Over the past few years we’ve gotten a couple of increases, but salaries are really not enough to live on,” she said. “In addition, there are a number of benefits that tenure track faculty get from the college that non-tenure track faculty don’t receive.”

Those include a mortgage benefit to help buy a house in the area, and a tuition benefit to help send the children of faculty to college,“ she said.

Workload was another point of contention in negotiations, with the college proposing that many unionized faculty teach five courses a year, up from four. Okumura called that a 25% increase in workload that would drastically change the nature of their jobs. Unlike adjunct faculty who only teach on short-term contracts at many other schools, Okumura said non-tenured faculty at Wellesley are longer-term staff that take on many of the same responsibilities as tenured professors.

“We help students with research. We advise them in their major, first-year advising, premed advising, all kinds of things like that,” she said. “In addition, we just spend a lot of time getting to know our students. And it’s one of the things that makes Wellesley College a really great place to be as a student.”

Wellesley President Paula Johnson issued a statement expressing disappointment in the decision to strike but pledged to continue negotiating in good faith.

The college set up a web page with the details of its latest proposal to the union, including what it said would be an almost 30% increase in overall compensation over 4 years.

About a third of faculty at the prestigious women’s college are non-tenure track. The school says it doesn’t have exact numbers on how many students have been impacted by the strike, but that it would only grant half credit for classes left incomplete due to the walkout.

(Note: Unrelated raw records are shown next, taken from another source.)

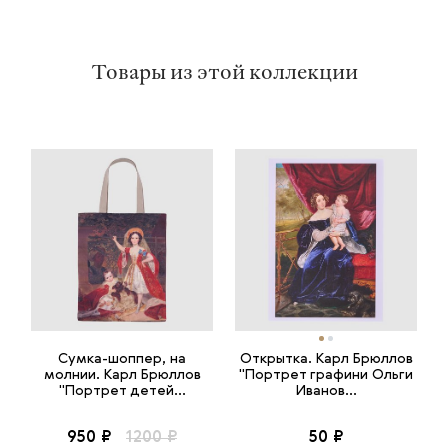
Товары из этой коллекции
Сумка-шоппер, на
Открытка. Карл Брюллов
молнии. Карл Брюллов
"Портрет графини Ольги
"Портрет детей...
Иванов...
950 ₽
1200 ₽
50 ₽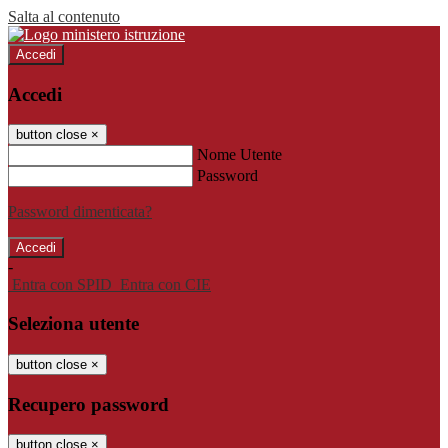
Salta al contenuto
Accedi
Accedi
button close
×
Nome Utente
Password
Password dimenticata?
-
Entra con SPID
Entra con CIE
Seleziona utente
button close
×
Recupero password
button close
×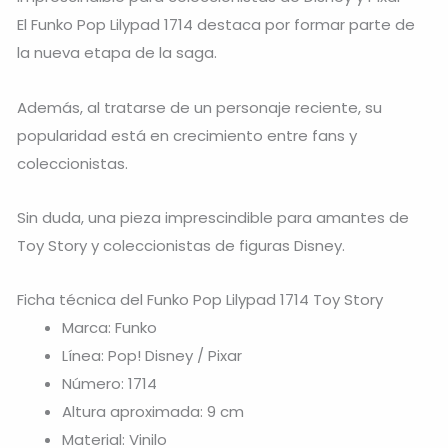
El Funko Pop Lilypad 1714 destaca por formar parte de
la nueva etapa de la saga.
Además, al tratarse de un personaje reciente, su
popularidad está en crecimiento entre fans y
coleccionistas.
Sin duda, una pieza imprescindible para amantes de
Toy Story
y coleccionistas de figuras Disney.
Ficha técnica del Funko Pop Lilypad 1714 Toy Story
Marca: Funko
Línea: Pop! Disney / Pixar
Número: 1714
Altura aproximada: 9 cm
Material: Vinilo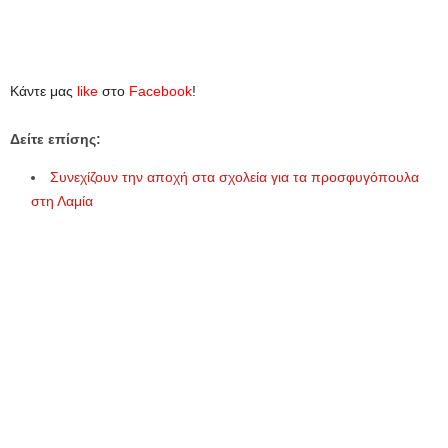
Κάντε μας
like
στο
Facebook
!
Δείτε επίσης:
Συνεχίζουν την αποχή στα σχολεία για τα προσφυγόπουλα
στη Λαμία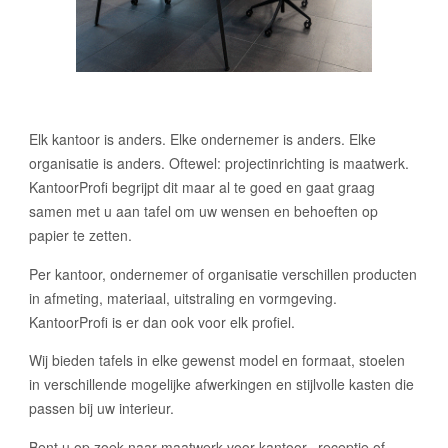
Elk kantoor is anders. Elke ondernemer is anders. Elke
organisatie is anders. Oftewel: projectinrichting is maatwerk.
KantoorProfi begrijpt dit maar al te goed en gaat graag
samen met u aan tafel om uw wensen en behoeften op
papier te zetten.
Per kantoor, ondernemer of organisatie verschillen producten
in afmeting, materiaal, uitstraling en vormgeving.
KantoorProfi is er dan ook voor elk profiel.
Wij bieden tafels in elke gewenst model en formaat, stoelen
in verschillende mogelijke afwerkingen en stijlvolle kasten die
passen bij uw interieur.
Bent u op zoek naar maatwerk voor
kantoor
,
receptie of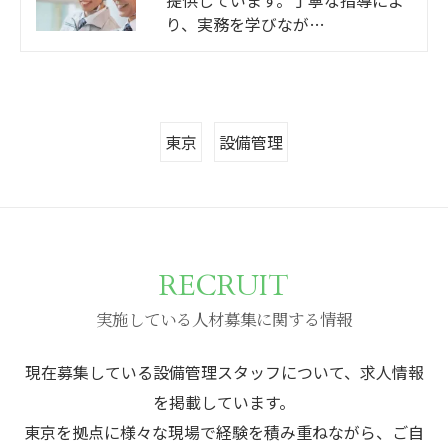
提供しています。丁寧な指導によ
り、実務を学びなが…
東京
設備管理
RECRUIT
実施している人材募集に関する情報
現在募集している設備管理スタッフについて、求人情報
を掲載しています。
東京を拠点に様々な現場で経験を積み重ねながら、ご自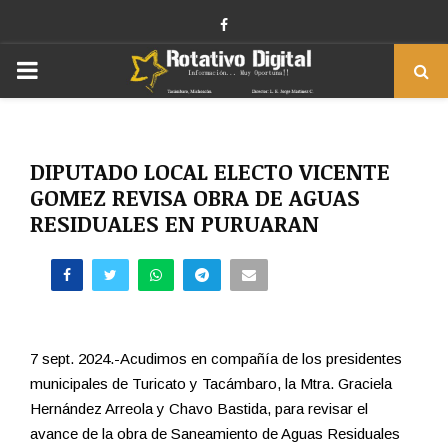
Facebook
PRIMARY
MENU
DIPUTADO LOCAL ELECTO VICENTE
GOMEZ REVISA OBRA DE AGUAS
RESIDUALES EN PURUARAN
7 sept. 2024.-Acudimos en compañía de los presidentes
municipales de Turicato y Tacámbaro, la Mtra. Graciela
Hernández Arreola y Chavo Bastida, para revisar el
avance de la obra de Saneamiento de Aguas Residuales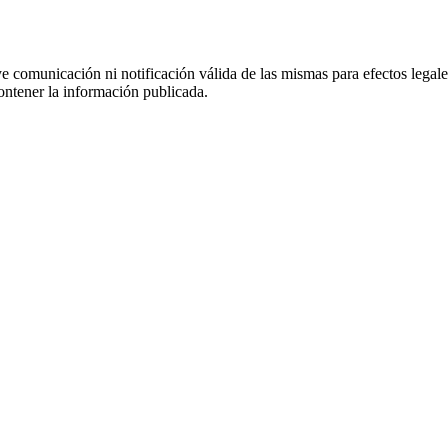
uye comunicación ni notificación válida de las mismas para efectos lega
ontener la información publicada.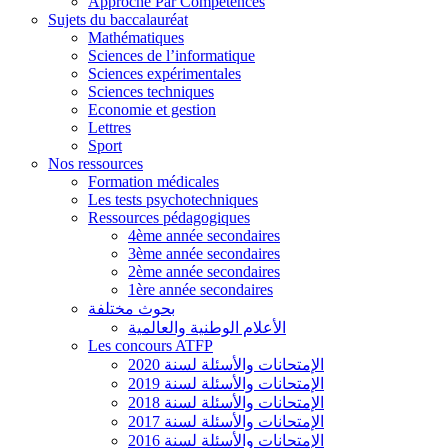
Approche Par Compétences
Sujets du baccalauréat
Mathématiques
Sciences de l’informatique
Sciences expérimentales
Sciences techniques
Economie et gestion
Lettres
Sport
Nos ressources
Formation médicales
Les tests psychotechniques
Ressources pédagogiques
4ème année secondaires
3ème année secondaires
2ème année secondaires
1ère année secondaires
بحوث مختلفة
الأعلام الوطنية والعالمية
Les concours ATFP
الإمتحانات والأسئلة لسنة 2020
الإمتحانات والأسئلة لسنة 2019
الإمتحانات والأسئلة لسنة 2018
الإمتحانات والأسئلة لسنة 2017
الإمتحانات والأسئلة لسنة 2016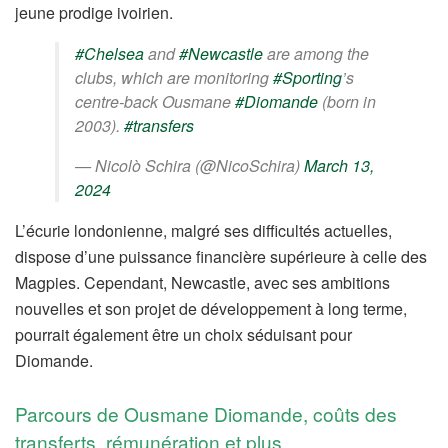
jeune prodige ivoirien.
#Chelsea
and
#Newcastle
are among the
clubs, which are monitoring
#Sporting
’s
centre-back Ousmane
#Diomande
(born in
2003).
#transfers
— Nicolò Schira (@NicoSchira)
March 13,
2024
L’écurie londonienne, malgré ses difficultés actuelles,
dispose d’une puissance financière supérieure à celle des
Magpies. Cependant, Newcastle, avec ses ambitions
nouvelles et son projet de développement à long terme,
pourrait également être un choix séduisant pour
Diomande.
Parcours de Ousmane Diomande, coûts des
transferts, rémunération et plus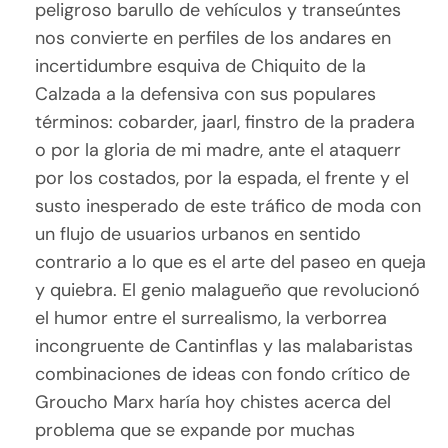
peligroso barullo de vehículos y transeúntes
nos convierte en perfiles de los andares en
incertidumbre esquiva de Chiquito de la
Calzada a la defensiva con sus populares
términos: cobarder, jaarl, finstro de la pradera
o por la gloria de mi madre, ante el ataquerr
por los costados, por la espada, el frente y el
susto inesperado de este tráfico de moda con
un flujo de usuarios urbanos en sentido
contrario a lo que es el arte del paseo en queja
y quiebra. El genio malagueño que revolucionó
el humor entre el surrealismo, la verborrea
incongruente de Cantinflas y las malabaristas
combinaciones de ideas con fondo crítico de
Groucho Marx haría hoy chistes acerca del
problema que se expande por muchas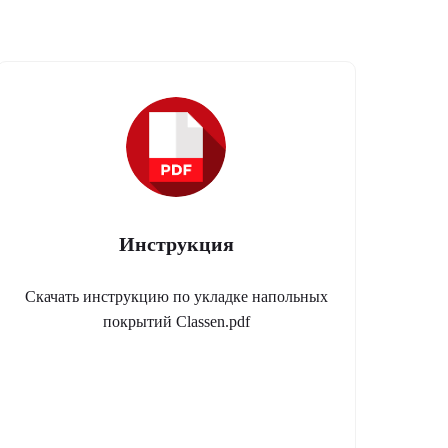
Инструкция
Скачать инструкцию по укладке напольных
покрытий Classen.pdf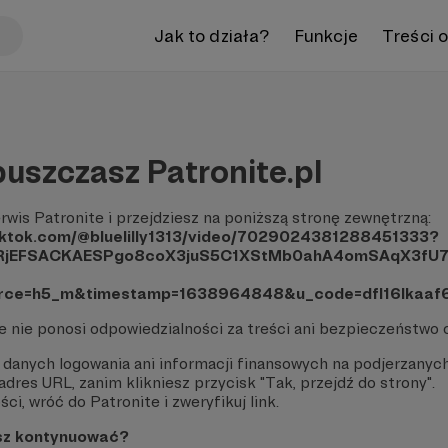
Jak to działa?
Funkcje
Treści 
uszczasz Patronite.pl
rwis Patronite i przejdziesz na poniższą stronę zewnętrzną:
tiktok.com/@bluelilly1313/video/7029024381288451333?
RjEFSACKAESPgo8coX3juS5C1XStMb0ahA4omSAqX3fU7Q
rce=h5_m&timestamp=1638964848&u_code=dfl16lkaaf6
te nie ponosi odpowiedzialności za treści ani bezpieczeństwo 
 danych logowania ani informacji finansowych na podjerzanych
dres URL, zanim klikniesz przycisk "Tak, przejdź do strony".
ci, wróć do Patronite i zweryfikuj link.
sz kontynuować?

In a campus-wide email , Provost Courtney Coile said federal regulations dictate the number of “contact hours required to earn college credit and the number of credits a student must be enrolled in to maintain full-time status for financial aid and visa eligibility purposes.”

Coile acknowledged that could negatively impact some students but said the college is helping students maintain full credit by allowing them to transfer into ongoing classes taught by tenure track faculty if they choose.

The union has criticized docking students’ credit, accusing the college of using their own students ability to graduate as a bargaining chip.

“This is ludicrous,” Okumura said. “It’s totally unprecedented to take away credit from students in retaliation for a faculty strike.”

In an opinion piece in the campus newspaper, The Wellesley News, student Riannon Last blasted the college’s proposal for making up any lost credits as unrealistic.

“[T]he college has willingly decided to threaten students with losing their financial aid or visa status if they do not attend scab lectures or replace their current lectures with completely unrelated courses that are halfway through their content. This disgusting move by the college is deliberately meant to harm students.”

School spokesperson Stacey Schmeidel disputed that characterization, saying the college has provided options for students.